The text of every record, exactly as given and with no pictures, should be your output.

== Data for processing

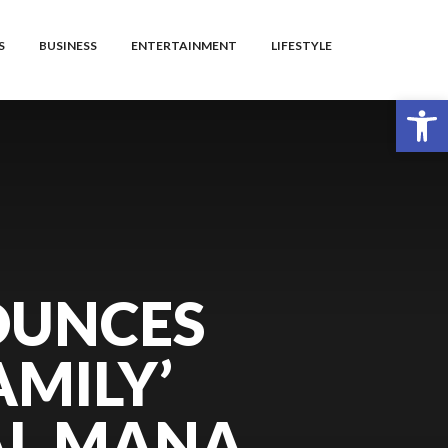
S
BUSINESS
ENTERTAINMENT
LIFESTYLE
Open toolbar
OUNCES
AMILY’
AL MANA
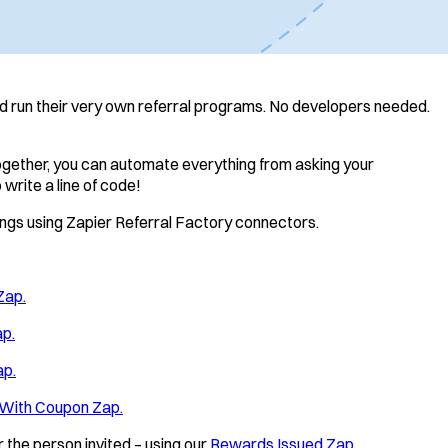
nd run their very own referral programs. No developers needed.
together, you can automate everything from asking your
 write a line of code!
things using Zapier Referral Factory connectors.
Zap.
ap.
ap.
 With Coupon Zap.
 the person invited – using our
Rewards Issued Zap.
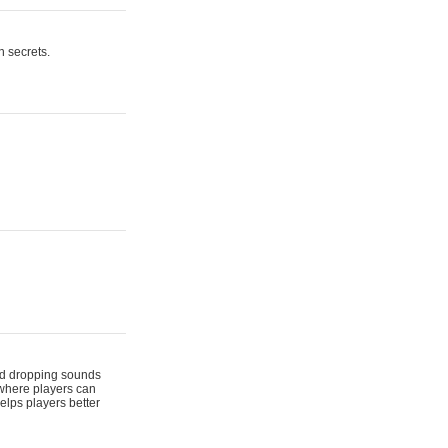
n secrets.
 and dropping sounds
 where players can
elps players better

====

● Exercise solution
S
BUSINESS
ENTERTAINMENT
LIFESTYLE
Open toolbar
OUNCES
AMILY’
AL MANA
nd run their very own referral programs. No developers needed.
together, you can automate everything from asking your
 write a line of code!
things using Zapier Referral Factory connectors.
Zap.
ap.
ap.
 With Coupon Zap.
 the person invited – using our
Rewards Issued Zap.
n secrets.
 and dropping sounds
 where players can
elps players better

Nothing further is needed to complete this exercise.